§ **Your instructions**: Scan the records for "Gerber". Show the matching lines.

◇ ◇ ◇ ◇ ◇

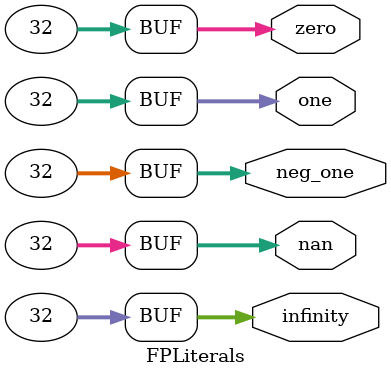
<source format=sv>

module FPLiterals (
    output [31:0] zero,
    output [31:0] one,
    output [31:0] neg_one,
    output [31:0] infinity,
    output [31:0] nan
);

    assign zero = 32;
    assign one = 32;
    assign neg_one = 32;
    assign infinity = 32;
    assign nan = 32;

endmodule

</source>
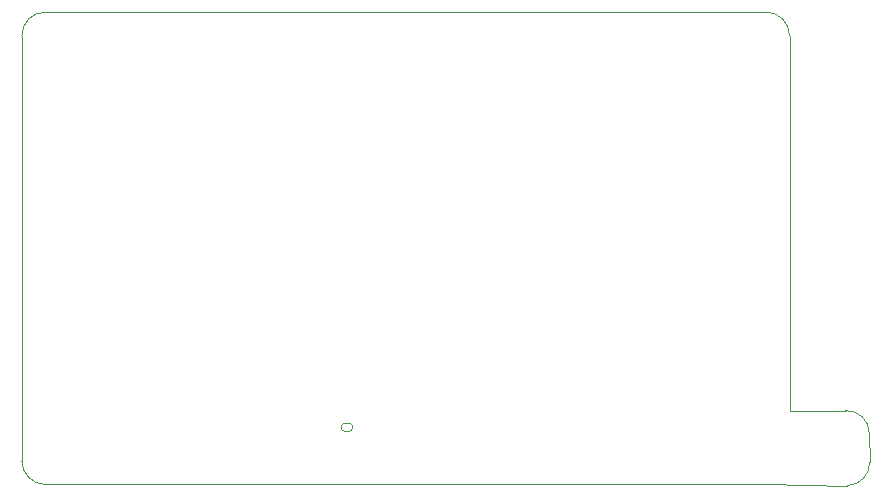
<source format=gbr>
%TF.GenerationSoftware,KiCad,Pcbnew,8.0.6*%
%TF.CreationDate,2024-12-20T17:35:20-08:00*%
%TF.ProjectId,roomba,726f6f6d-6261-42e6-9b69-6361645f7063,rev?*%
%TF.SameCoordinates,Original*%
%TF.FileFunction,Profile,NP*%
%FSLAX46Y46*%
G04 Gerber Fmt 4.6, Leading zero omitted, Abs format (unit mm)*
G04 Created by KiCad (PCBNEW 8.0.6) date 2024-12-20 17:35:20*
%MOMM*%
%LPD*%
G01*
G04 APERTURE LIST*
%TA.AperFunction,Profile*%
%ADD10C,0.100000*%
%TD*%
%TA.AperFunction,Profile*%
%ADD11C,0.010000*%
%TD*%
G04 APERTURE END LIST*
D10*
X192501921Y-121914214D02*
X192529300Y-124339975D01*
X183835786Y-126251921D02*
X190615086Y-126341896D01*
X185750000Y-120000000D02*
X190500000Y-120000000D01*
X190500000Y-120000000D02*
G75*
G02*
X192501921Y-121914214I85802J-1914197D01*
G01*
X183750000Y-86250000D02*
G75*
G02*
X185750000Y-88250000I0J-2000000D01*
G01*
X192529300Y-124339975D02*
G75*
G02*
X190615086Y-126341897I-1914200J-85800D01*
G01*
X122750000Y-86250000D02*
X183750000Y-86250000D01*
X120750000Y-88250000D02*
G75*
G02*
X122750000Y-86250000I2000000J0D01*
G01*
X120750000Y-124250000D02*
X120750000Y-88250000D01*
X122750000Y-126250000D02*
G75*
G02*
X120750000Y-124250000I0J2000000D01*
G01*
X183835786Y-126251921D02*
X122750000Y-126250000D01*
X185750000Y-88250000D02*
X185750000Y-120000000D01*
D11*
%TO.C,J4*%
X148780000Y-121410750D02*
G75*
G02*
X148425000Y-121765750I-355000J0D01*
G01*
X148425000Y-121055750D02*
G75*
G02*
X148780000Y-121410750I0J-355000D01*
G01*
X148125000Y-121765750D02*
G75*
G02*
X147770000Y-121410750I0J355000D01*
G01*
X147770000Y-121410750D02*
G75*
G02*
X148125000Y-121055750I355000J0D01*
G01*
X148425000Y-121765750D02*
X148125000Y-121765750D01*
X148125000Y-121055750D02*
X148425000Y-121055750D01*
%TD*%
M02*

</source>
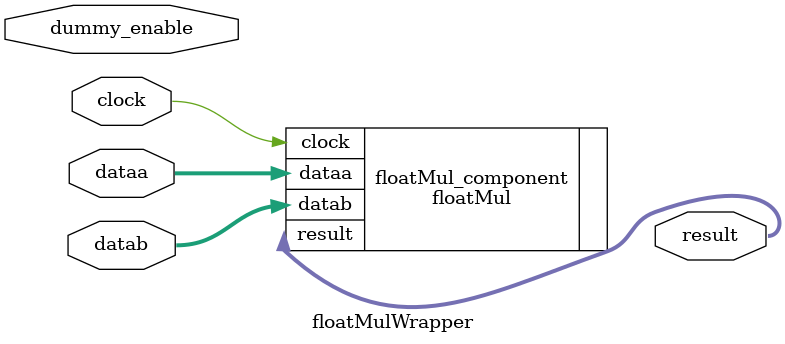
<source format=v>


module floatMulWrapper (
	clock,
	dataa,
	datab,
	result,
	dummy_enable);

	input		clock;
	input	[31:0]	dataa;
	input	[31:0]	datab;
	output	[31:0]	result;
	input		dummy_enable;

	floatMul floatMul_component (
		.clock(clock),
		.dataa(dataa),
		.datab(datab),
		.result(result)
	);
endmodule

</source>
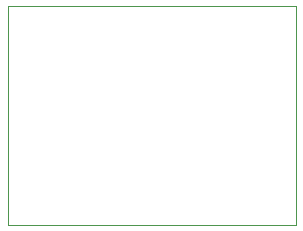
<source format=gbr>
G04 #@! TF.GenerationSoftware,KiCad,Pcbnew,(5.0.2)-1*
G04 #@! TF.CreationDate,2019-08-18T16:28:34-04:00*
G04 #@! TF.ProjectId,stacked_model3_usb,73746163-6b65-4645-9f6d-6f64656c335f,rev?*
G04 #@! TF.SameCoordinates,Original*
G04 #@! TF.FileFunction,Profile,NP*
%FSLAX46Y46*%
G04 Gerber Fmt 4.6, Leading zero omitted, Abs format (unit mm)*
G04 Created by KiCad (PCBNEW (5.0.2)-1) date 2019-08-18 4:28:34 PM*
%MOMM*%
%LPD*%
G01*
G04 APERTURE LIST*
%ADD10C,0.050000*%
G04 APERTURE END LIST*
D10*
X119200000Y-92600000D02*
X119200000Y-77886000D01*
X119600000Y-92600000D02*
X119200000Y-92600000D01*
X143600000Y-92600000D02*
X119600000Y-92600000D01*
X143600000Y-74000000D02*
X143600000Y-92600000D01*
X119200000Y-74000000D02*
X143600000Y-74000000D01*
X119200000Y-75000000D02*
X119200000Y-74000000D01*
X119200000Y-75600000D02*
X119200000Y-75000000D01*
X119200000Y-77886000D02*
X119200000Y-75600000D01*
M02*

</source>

◇ ◇ ◇ ◇ ◇

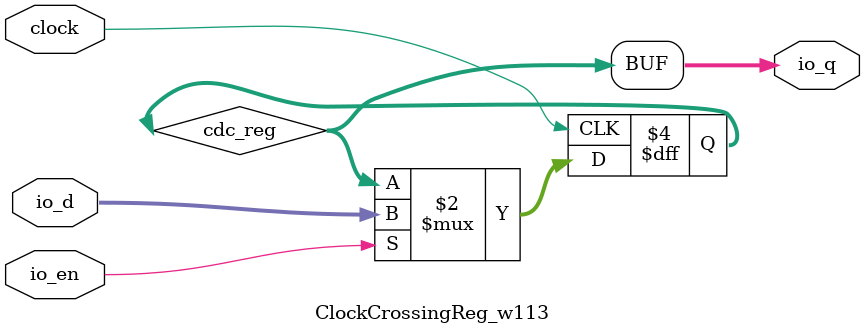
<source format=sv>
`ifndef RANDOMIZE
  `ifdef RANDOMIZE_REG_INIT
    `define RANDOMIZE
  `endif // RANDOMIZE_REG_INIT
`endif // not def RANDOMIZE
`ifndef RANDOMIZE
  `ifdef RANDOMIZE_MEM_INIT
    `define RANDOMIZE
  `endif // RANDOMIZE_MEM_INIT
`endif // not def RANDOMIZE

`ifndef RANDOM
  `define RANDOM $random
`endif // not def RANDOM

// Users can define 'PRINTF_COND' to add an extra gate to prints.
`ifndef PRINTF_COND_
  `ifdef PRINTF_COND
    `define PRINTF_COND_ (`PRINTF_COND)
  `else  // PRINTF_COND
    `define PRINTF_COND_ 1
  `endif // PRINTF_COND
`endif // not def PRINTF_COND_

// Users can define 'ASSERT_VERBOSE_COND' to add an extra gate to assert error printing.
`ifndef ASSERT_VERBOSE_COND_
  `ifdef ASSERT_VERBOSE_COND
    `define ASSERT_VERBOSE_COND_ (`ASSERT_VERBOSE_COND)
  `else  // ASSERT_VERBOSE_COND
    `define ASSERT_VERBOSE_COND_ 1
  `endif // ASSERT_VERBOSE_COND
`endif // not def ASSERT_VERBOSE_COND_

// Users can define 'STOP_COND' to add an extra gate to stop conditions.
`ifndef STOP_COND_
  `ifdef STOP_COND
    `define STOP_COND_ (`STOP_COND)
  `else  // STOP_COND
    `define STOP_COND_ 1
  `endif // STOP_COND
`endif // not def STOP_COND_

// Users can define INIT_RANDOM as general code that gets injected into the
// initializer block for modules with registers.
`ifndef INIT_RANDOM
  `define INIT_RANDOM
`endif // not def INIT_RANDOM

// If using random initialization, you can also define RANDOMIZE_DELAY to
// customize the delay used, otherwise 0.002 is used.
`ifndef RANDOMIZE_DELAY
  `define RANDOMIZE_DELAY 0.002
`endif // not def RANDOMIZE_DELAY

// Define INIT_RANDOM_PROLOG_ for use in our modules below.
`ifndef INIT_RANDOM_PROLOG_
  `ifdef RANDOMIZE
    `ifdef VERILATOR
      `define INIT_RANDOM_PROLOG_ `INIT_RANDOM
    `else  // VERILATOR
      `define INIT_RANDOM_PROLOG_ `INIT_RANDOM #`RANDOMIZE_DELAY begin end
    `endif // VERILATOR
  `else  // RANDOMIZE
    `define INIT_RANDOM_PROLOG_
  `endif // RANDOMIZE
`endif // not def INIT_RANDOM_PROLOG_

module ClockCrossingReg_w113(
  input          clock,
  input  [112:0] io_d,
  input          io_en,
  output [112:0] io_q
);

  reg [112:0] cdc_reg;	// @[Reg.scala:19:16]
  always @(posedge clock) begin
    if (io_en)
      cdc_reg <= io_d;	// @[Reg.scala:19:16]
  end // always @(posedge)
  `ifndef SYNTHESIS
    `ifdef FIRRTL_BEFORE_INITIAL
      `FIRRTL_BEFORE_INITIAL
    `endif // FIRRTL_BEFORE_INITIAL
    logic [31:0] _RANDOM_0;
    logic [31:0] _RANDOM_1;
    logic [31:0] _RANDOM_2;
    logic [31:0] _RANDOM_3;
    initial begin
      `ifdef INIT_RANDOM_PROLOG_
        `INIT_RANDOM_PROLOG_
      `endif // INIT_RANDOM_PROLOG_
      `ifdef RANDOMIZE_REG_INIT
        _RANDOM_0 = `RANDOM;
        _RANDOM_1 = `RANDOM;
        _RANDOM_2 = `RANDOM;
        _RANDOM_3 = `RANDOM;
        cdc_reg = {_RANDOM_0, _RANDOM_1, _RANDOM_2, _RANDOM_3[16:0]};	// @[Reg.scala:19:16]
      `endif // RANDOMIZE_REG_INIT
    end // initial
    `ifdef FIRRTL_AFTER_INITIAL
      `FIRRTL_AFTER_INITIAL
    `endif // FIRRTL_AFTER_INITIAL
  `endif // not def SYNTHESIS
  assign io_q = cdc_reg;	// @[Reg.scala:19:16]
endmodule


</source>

◇ ◇ ◇ ◇ ◇

§ **Expected answer**:
G04 Gerber Fmt 4.6, Leading zero omitted, Abs format (unit mm)*
G04 Gerber Fmt 4.6, Leading zero omitted, Abs format (unit mm)*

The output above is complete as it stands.